- Relator(a)
- Ministro Moura Ribeiro
- Órgão julgador
- Terceira Turma
- Data do julgamento
- 23/05/2017
- Data de publicação
- 05/06/2017
STJ – Acórdão, Rel. Ministro Moura Ribeiro, Terceira Turma, j. 23/05/2017, p. 05/06/2017
CIVIL. PROCESSUAL CIVIL. AGRAVO INTERNO NO AGRAVO EM AGRAVO EM RECURSO ESPECIAL. RECURSO MANEJADO SOB A ÉGIDE DO NCPC. AÇÃO MONITÓRIA APARELHADA EM CHEQUE PRESCRITO. DISPENSA DA MENÇÃO À ORIGEM DA DÍVIDA. DECISÃO RECORRIDA EM CONSONÂNCIA COM A JURISPRUDÊNCIA DESTA CORTE EM RECURSO REPRESENTATIVO DA CONTROVÉRSIA RESP Nº 1.094.571/SP. INCIDÊNCIA DA SÚMULA Nº 83 DO STJ. DISSÍDIO JURISPRUDENCIAL NÃO COMPROVADO. AUSÊNCIA DE SIMILITUDE FÁTICA. DECISÃO MANTIDA POR SEUS PRÓPRIOS FUNDAMENTOS. AGRAVO INTERNO NÃO PROVIDO. 1. Aplicabilidade do NCPC a este recurso ante os termos do Enunciado Administrativo nº 3 aprovado pelo Plenário do STJ na sessão de 9/3/2016: Aos recursos interpostos com fundamento no CPC/2015 (relativos a decisões publicadas a partir de 18 de março de 2016) serão exigidos os requisitos de admissibilidade recursal na forma do novo CPC. 2. No julgamento do Recurso Representativo da Controvérsia REsp nº 1.094.571/SP de relatoria do Ministro LUIS FELIPE SALOMÃO foi consolidado o entendimento de que "o autor da ação monitória não precisa, na exordial, mencionar ou comprovar a relação causal que deu origem à emissão do cheque prescrito, todavia nada impede o requerido, em embargos à monitória, discuta a causa debendi, cabendo-lhe a iniciativa do contraditório e o ônus da prova - mediante apresentação de fatos impeditivos, modificativos ou extintivos do direito do autor". Súmula nº 83 do STJ. 3. O Tribunal de origem entendeu pela alegação genérica e ausência de provas da prática de agiotagem por terceiro estranho à lide e, portanto, da impossibilidade de inversão do ônus da prova.

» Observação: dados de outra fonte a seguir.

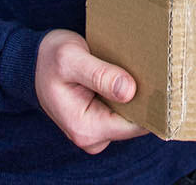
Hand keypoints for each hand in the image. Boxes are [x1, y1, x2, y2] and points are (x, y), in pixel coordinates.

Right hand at [35, 29, 147, 154]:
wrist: (34, 62)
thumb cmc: (50, 58)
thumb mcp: (71, 58)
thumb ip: (99, 75)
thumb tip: (129, 91)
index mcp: (85, 127)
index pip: (135, 125)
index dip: (152, 104)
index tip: (161, 79)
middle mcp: (92, 137)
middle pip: (136, 122)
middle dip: (145, 98)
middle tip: (150, 67)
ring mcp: (96, 131)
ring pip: (132, 116)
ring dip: (138, 95)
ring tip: (136, 67)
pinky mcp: (99, 121)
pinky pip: (124, 111)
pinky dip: (129, 94)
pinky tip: (128, 74)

Incide, assim, a Súmula nº 7 do STJ. 4. O dissídio jurisprudencial não apresenta similitude fática, pois o paradigma trata da possibilidade de inversão do ônus da prova para que o credor (parte no processo) comprove a licitude da dívida. No caso dos autos, a suposta prática de agiotagem foi atribuída a terceiro estranho à lide, e não ao autor da monitória. 5. Não sendo a linha argumentativa apresentada capaz de evidenciar a inadequação dos fundamentos invocados pela decisão agravada, o presente agravo não se revela apto a alterar o conteúdo do julgado impugnado, devendo ele ser integralmente mantido em seus próprios termos. 6. Agravo interno não provido. (AgInt no AREsp n. 860.470/SP, relator Ministro Moura Ribeiro, Terceira Turma, julgado em 23/5/2017, DJe de 5/6/2017.)